Angela s'était assise pour conter son récit, et regardait le vide avec émotion. Lyssa posa la main sur l'épaule de son amie :
- Et toi alors ?
- Julian faisait confiance aux villageois pour bien me prendre en charge. Mais après son départ, la doyenne du village s'est inquiétée. Elle a donc parlé à un officier chargé de la protection du village et il a assuré qu'ils allaient s'occuper de moi. Je ne sais pas trop comment, mais peu après ça, je suis arrivée à Vesta. Je ne sais pas ce qu'est devenu mon frère depuis. Je ne sais même pas s'il est vivant. Tout ce que je sais, c'est que les Sacrifiés se trouvent dans le secteur Mars, donc mon frère doit forcément y être. Du coup, mon but est de le retrouver, quoi qu'il en coûte. Je veux savoir s'il est toujours en vie.
La jeune fille arborait un regard déterminé, et se tourna vers les yeux bleus de Lyssa qui l'écoutait avec compassion :
- Donc la question est de savoir si j'y vais toute seule, ou si tu acceptes de m'accompagner.
L'intéressée était étonnée par la demande. Elle regarda les yeux verts d'Angela qui scintillaient de caractère.
Lyssa avait toujours voulu la liberté, rien de plus. Mais rester seule toute sa vie n'était pas non plus dans ses plans. Et si elle n'était pas là pour protéger et aider son amie, qui le ferait ?

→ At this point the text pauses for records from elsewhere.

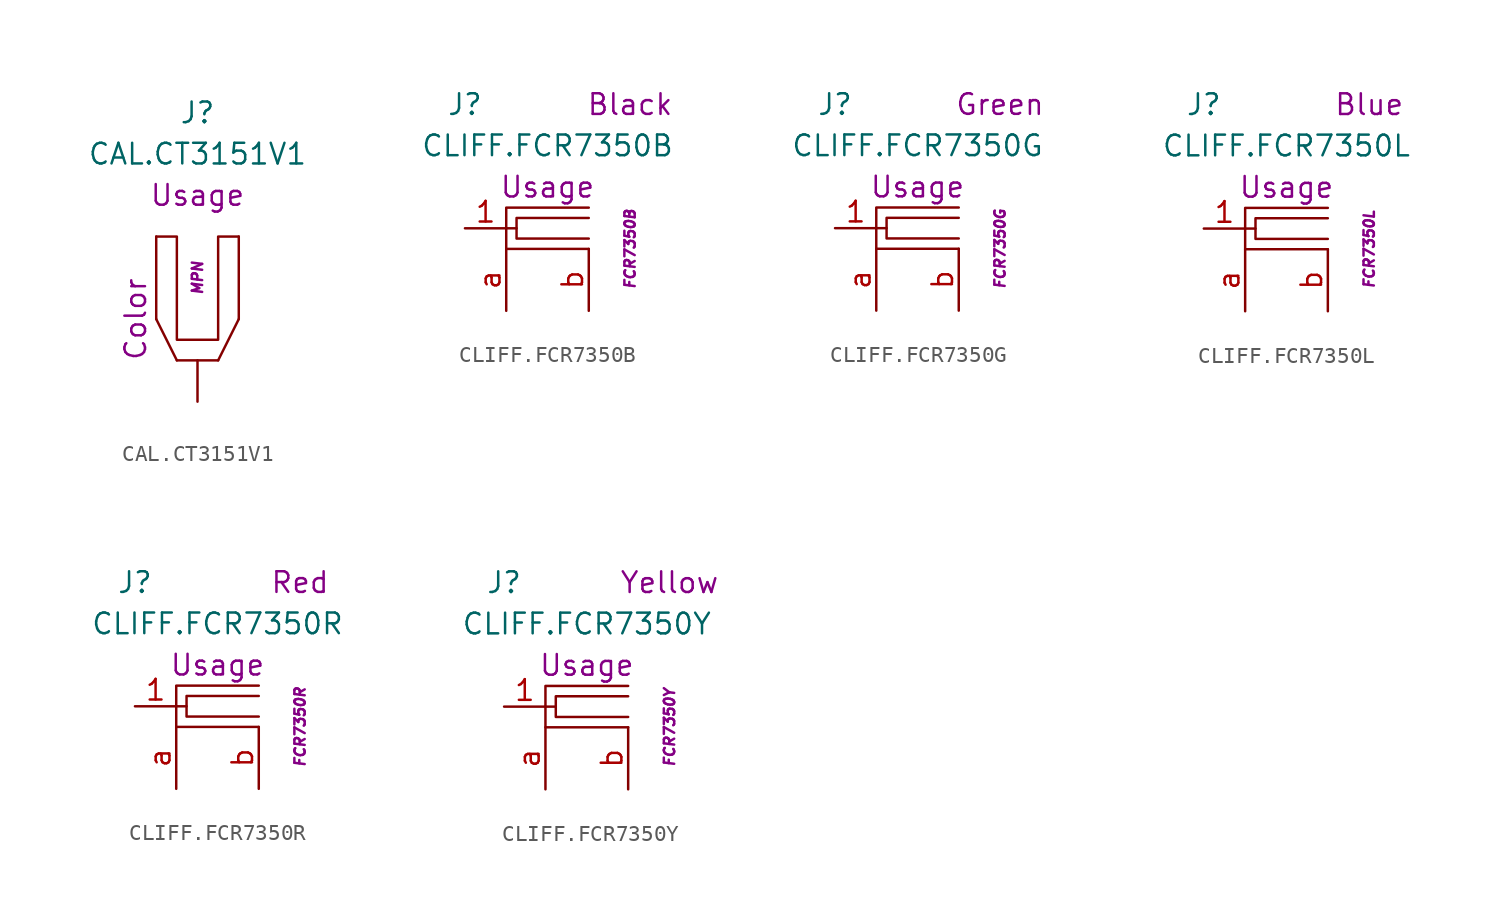
<source format=kicad_sym>
(kicad_symbol_lib
  (version 20201005)
  (generator kicad_symbol_editor)
  (symbol "J.4mm:CAL.CT3151V1"
    (pin_numbers hide)
    (pin_names hide)
    (property "Reference" "J"
      (at 0 12.7 0)
      (effects (font (size 1.27 1.27))))
    (property "Value" "CAL.CT3151V1"
      (at 0 10.16 0)
      (effects (font (size 1.27 1.27))))
    (property "Usage" "Usage"
      (at 0 7.62 0)
      (effects (font (size 1.27 1.27))))
    (property "Color" "Color"
      (at -3.81 0 90)
      (effects (font (size 1.27 1.27))))
    (property "MPN" "MPN"
      (at 0 2.54 90)
      (effects (font (size 0.635 0.635) italic)))
    (symbol "CAL.CT3151V1_0_1"
      (polyline (pts (xy -2.54 0) (xy -2.54 5.08)) (stroke (width 0.152)) (fill (type none)))
      (polyline (pts (xy -2.54 0) (xy -1.27 -2.54)) (stroke (width 0.152)) (fill (type none)))
      (polyline (pts (xy -1.27 -2.54) (xy 1.27 -2.54)) (stroke (width 0.152)) (fill (type none)))
      (polyline (pts (xy 2.54 0) (xy 1.27 -2.54)) (stroke (width 0.152)) (fill (type none)))
      (polyline (pts (xy 2.54 0) (xy 2.54 5.08)) (stroke (width 0.152)) (fill (type none)))
      (polyline (pts (xy -2.54 5.08) (xy -1.27 5.08) (xy -1.27 -1.27) (xy 1.27 -1.27) (xy 1.27 5.08) (xy 2.54 5.08)) (stroke (width 0.152)) (fill (type none))))
    (symbol "CAL.CT3151V1_1_1"
      (pin passive line (at 0 -5.08 90) (length 2.54) (name "1" (effects (font (size 1.27 1.27)))) (number "1" (effects (font (size 1.27 1.27)))))))
  (symbol "J.4mm:CLIFF.FCR7350B"
    (pin_names hide)
    (property "Reference" "J"
      (at -5.08 7.62 0)
      (effects (font (size 1.27 1.27))))
    (property "Value" "CLIFF.FCR7350B"
      (at 0 5.08 0)
      (effects (font (size 1.27 1.27))))
    (property "MPN" "FCR7350B"
      (at 5.08 -1.27 90)
      (effects (font (size 0.635 0.635) italic)))
    (property "Color" "Black"
      (at 5.08 7.62 0)
      (effects (font (size 1.27 1.27))))
    (property "Usage" "Usage"
      (at 0 2.54 0)
      (effects (font (size 1.27 1.27))))
    (symbol "CLIFF.FCR7350B_0_1"
      (polyline (pts (xy -2.54 0) (xy -1.905 0)) (stroke (width 0.152)) (fill (type none)))
      (polyline (pts (xy 2.54 0.635) (xy -1.905 0.635) (xy -1.905 -0.635) (xy 2.54 -0.635)) (stroke (width 0.152)) (fill (type none)))
      (polyline (pts (xy 2.54 1.27) (xy -2.54 1.27) (xy -2.54 -1.27) (xy 2.54 -1.27)) (stroke (width 0.152)) (fill (type none))))
    (symbol "CLIFF.FCR7350B_1_1"
      (pin passive line (at -5.08 0 0) (length 2.54) (name "1" (effects (font (size 1.27 1.27)))) (number "1" (effects (font (size 1.27 1.27)))))
      (pin passive line (at -2.54 -5.08 90) (length 3.81) (name "A" (effects (font (size 1.27 1.27)))) (number "a" (effects (font (size 1.27 1.27)))))
      (pin passive line (at 2.54 -5.08 90) (length 3.81) (name "B" (effects (font (size 1.27 1.27)))) (number "b" (effects (font (size 1.27 1.27)))))))
  (symbol "J.4mm:CLIFF.FCR7350G"
    (pin_names hide)
    (property "Reference" "J"
      (at -5.08 7.62 0)
      (effects (font (size 1.27 1.27))))
    (property "Value" "CLIFF.FCR7350G"
      (at 0 5.08 0)
      (effects (font (size 1.27 1.27))))
    (property "MPN" "FCR7350G"
      (at 5.08 -1.27 90)
      (effects (font (size 0.635 0.635) italic)))
    (property "Color" "Green"
      (at 5.08 7.62 0)
      (effects (font (size 1.27 1.27))))
    (property "Usage" "Usage"
      (at 0 2.54 0)
      (effects (font (size 1.27 1.27))))
    (symbol "CLIFF.FCR7350G_0_1"
      (polyline (pts (xy -2.54 0) (xy -1.905 0)) (stroke (width 0.152)) (fill (type none)))
      (polyline (pts (xy 2.54 0.635) (xy -1.905 0.635) (xy -1.905 -0.635) (xy 2.54 -0.635)) (stroke (width 0.152)) (fill (type none)))
      (polyline (pts (xy 2.54 1.27) (xy -2.54 1.27) (xy -2.54 -1.27) (xy 2.54 -1.27)) (stroke (width 0.152)) (fill (type none))))
    (symbol "CLIFF.FCR7350G_1_1"
      (pin passive line (at -5.08 0 0) (length 2.54) (name "1" (effects (font (size 1.27 1.27)))) (number "1" (effects (font (size 1.27 1.27)))))
      (pin passive line (at -2.54 -5.08 90) (length 3.81) (name "A" (effects (font (size 1.27 1.27)))) (number "a" (effects (font (size 1.27 1.27)))))
      (pin passive line (at 2.54 -5.08 90) (length 3.81) (name "B" (effects (font (size 1.27 1.27)))) (number "b" (effects (font (size 1.27 1.27)))))))
  (symbol "J.4mm:CLIFF.FCR7350L"
    (pin_names hide)
    (property "Reference" "J"
      (at -5.08 7.62 0)
      (effects (font (size 1.27 1.27))))
    (property "Value" "CLIFF.FCR7350L"
      (at 0 5.08 0)
      (effects (font (size 1.27 1.27))))
    (property "MPN" "FCR7350L"
      (at 5.08 -1.27 90)
      (effects (font (size 0.635 0.635) italic)))
    (property "Color" "Blue"
      (at 5.08 7.62 0)
      (effects (font (size 1.27 1.27))))
    (property "Usage" "Usage"
      (at 0 2.54 0)
      (effects (font (size 1.27 1.27))))
    (symbol "CLIFF.FCR7350L_0_1"
      (polyline (pts (xy -2.54 0) (xy -1.905 0)) (stroke (width 0.152)) (fill (type none)))
      (polyline (pts (xy 2.54 0.635) (xy -1.905 0.635) (xy -1.905 -0.635) (xy 2.54 -0.635)) (stroke (width 0.152)) (fill (type none)))
      (polyline (pts (xy 2.54 1.27) (xy -2.54 1.27) (xy -2.54 -1.27) (xy 2.54 -1.27)) (stroke (width 0.152)) (fill (type none))))
    (symbol "CLIFF.FCR7350L_1_1"
      (pin passive line (at -5.08 0 0) (length 2.54) (name "1" (effects (font (size 1.27 1.27)))) (number "1" (effects (font (size 1.27 1.27)))))
      (pin passive line (at -2.54 -5.08 90) (length 3.81) (name "A" (effects (font (size 1.27 1.27)))) (number "a" (effects (font (size 1.27 1.27)))))
      (pin passive line (at 2.54 -5.08 90) (length 3.81) (name "B" (effects (font (size 1.27 1.27)))) (number "b" (effects (font (size 1.27 1.27)))))))
  (symbol "J.4mm:CLIFF.FCR7350R"
    (pin_names hide)
    (property "Reference" "J"
      (at -5.08 7.62 0)
      (effects (font (size 1.27 1.27))))
    (property "Value" "CLIFF.FCR7350R"
      (at 0 5.08 0)
      (effects (font (size 1.27 1.27))))
    (property "MPN" "FCR7350R"
      (at 5.08 -1.27 90)
      (effects (font (size 0.635 0.635) italic)))
    (property "Color" "Red"
      (at 5.08 7.62 0)
      (effects (font (size 1.27 1.27))))
    (property "Usage" "Usage"
      (at 0 2.54 0)
      (effects (font (size 1.27 1.27))))
    (symbol "CLIFF.FCR7350R_0_1"
      (polyline (pts (xy -2.54 0) (xy -1.905 0)) (stroke (width 0.152)) (fill (type none)))
      (polyline (pts (xy 2.54 0.635) (xy -1.905 0.635) (xy -1.905 -0.635) (xy 2.54 -0.635)) (stroke (width 0.152)) (fill (type none)))
      (polyline (pts (xy 2.54 1.27) (xy -2.54 1.27) (xy -2.54 -1.27) (xy 2.54 -1.27)) (stroke (width 0.152)) (fill (type none))))
    (symbol "CLIFF.FCR7350R_1_1"
      (pin passive line (at -5.08 0 0) (length 2.54) (name "1" (effects (font (size 1.27 1.27)))) (number "1" (effects (font (size 1.27 1.27)))))
      (pin passive line (at -2.54 -5.08 90) (length 3.81) (name "A" (effects (font (size 1.27 1.27)))) (number "a" (effects (font (size 1.27 1.27)))))
      (pin passive line (at 2.54 -5.08 90) (length 3.81) (name "B" (effects (font (size 1.27 1.27)))) (number "b" (effects (font (size 1.27 1.27)))))))
  (symbol "J.4mm:CLIFF.FCR7350Y"
    (pin_names hide)
    (property "Reference" "J"
      (at -5.08 7.62 0)
      (effects (font (size 1.27 1.27))))
    (property "Value" "CLIFF.FCR7350Y"
      (at 0 5.08 0)
      (effects (font (size 1.27 1.27))))
    (property "MPN" "FCR7350Y"
      (at 5.08 -1.27 90)
      (effects (font (size 0.635 0.635) italic)))
    (property "Color" "Yellow"
      (at 5.08 7.62 0)
      (effects (font (size 1.27 1.27))))
    (property "Usage" "Usage"
      (at 0 2.54 0)
      (effects (font (size 1.27 1.27))))
    (symbol "CLIFF.FCR7350Y_0_1"
      (polyline (pts (xy -2.54 0) (xy -1.905 0)) (stroke (width 0.152)) (fill (type none)))
      (polyline (pts (xy 2.54 0.635) (xy -1.905 0.635) (xy -1.905 -0.635) (xy 2.54 -0.635)) (stroke (width 0.152)) (fill (type none)))
      (polyline (pts (xy 2.54 1.27) (xy -2.54 1.27) (xy -2.54 -1.27) (xy 2.54 -1.27)) (stroke (width 0.152)) (fill (type none))))
    (symbol "CLIFF.FCR7350Y_1_1"
      (pin passive line (at -5.08 0 0) (length 2.54) (name "1" (effects (font (size 1.27 1.27)))) (number "1" (effects (font (size 1.27 1.27)))))
      (pin passive line (at -2.54 -5.08 90) (length 3.81) (name "A" (effects (font (size 1.27 1.27)))) (number "a" (effects (font (size 1.27 1.27)))))
      (pin passive line (at 2.54 -5.08 90) (length 3.81) (name "B" (effects (font (size 1.27 1.27)))) (number "b" (effects (font (size 1.27 1.27))))))))
</source>
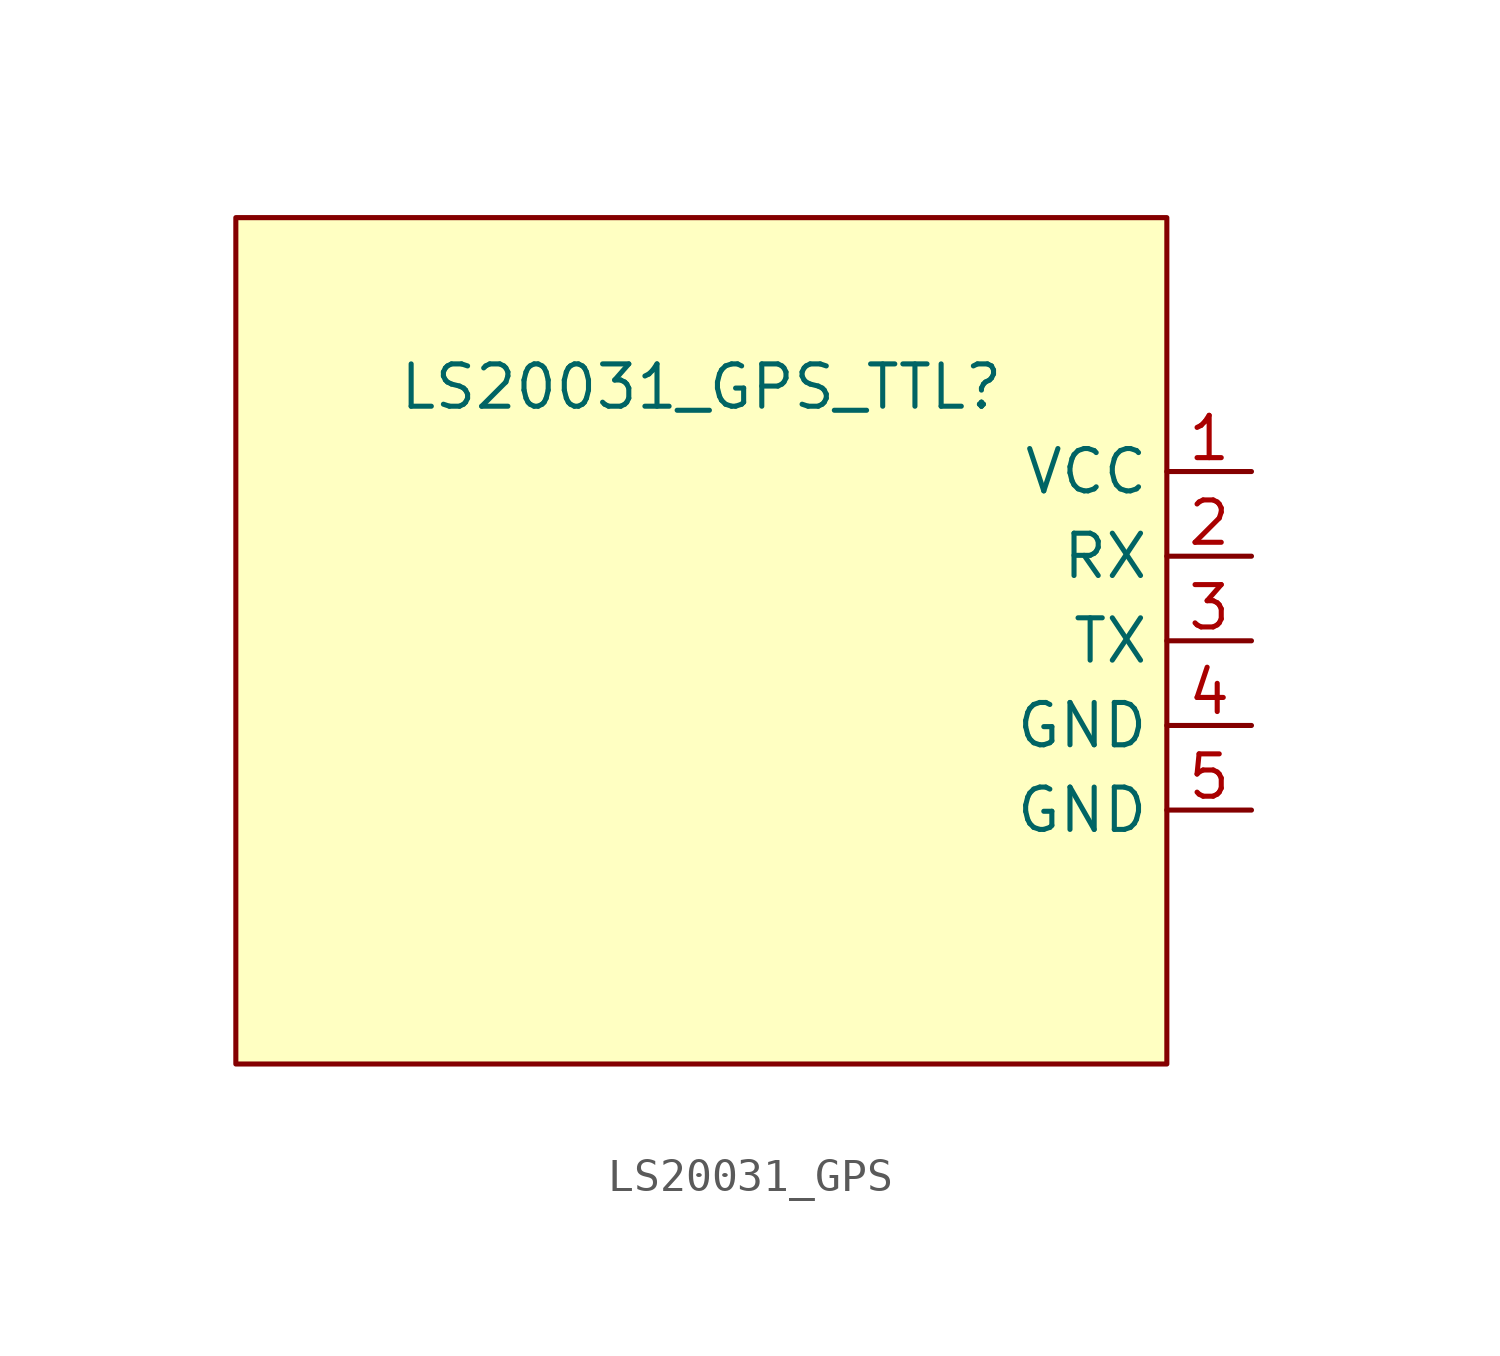
<source format=kicad_sym>
(kicad_symbol_lib
  (version 20220914)
  (generator kicad_symbol_editor)
  (symbol "LS20031_GPS"
    (property "Reference" "LS20031_GPS_TTL"
      (at 0 2.54 0)
      (effects (font (size 1.27 1.27))))
    (symbol "LS20031_GPS_1_1"
      (rectangle (start -13.97 7.62) (end 13.97 -17.78) (stroke (width 0) (type default)) (fill (type background)))
      (pin power_in line (at 16.51 0 180) (length 2.54) (name "VCC" (effects (font (size 1.27 1.27)))) (number "1" (effects (font (size 1.27 1.27)))))
      (pin input line (at 16.51 -2.54 180) (length 2.54) (name "RX" (effects (font (size 1.27 1.27)))) (number "2" (effects (font (size 1.27 1.27)))))
      (pin output line (at 16.51 -5.08 180) (length 2.54) (name "TX" (effects (font (size 1.27 1.27)))) (number "3" (effects (font (size 1.27 1.27)))))
      (pin power_in line (at 16.51 -7.62 180) (length 2.54) (name "GND" (effects (font (size 1.27 1.27)))) (number "4" (effects (font (size 1.27 1.27)))))
      (pin power_in line (at 16.51 -10.16 180) (length 2.54) (name "GND" (effects (font (size 1.27 1.27)))) (number "5" (effects (font (size 1.27 1.27))))))))
</source>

Elle pensa à sa petite soeur. Lyssa savait au fond d'elle que si elle avait pu trouver un moyen pour convaincre Émilie de venir, elle n'aurait pas hésité une seule seconde.
La jeune fille regarda son amie avec un sourire en coin :
- Il faut bien que quelqu'un t'aide à finir tout ce stock de morceaux de pain...
Le visage d'Angela s'illumina et elle sauta au cou de Lyssa en la remerciant un million de fois.
Après de longues secondes, elle se redressa, l'air gênée, et décida :
- On y va ? J'ai un regain d'énergie grâce à toi.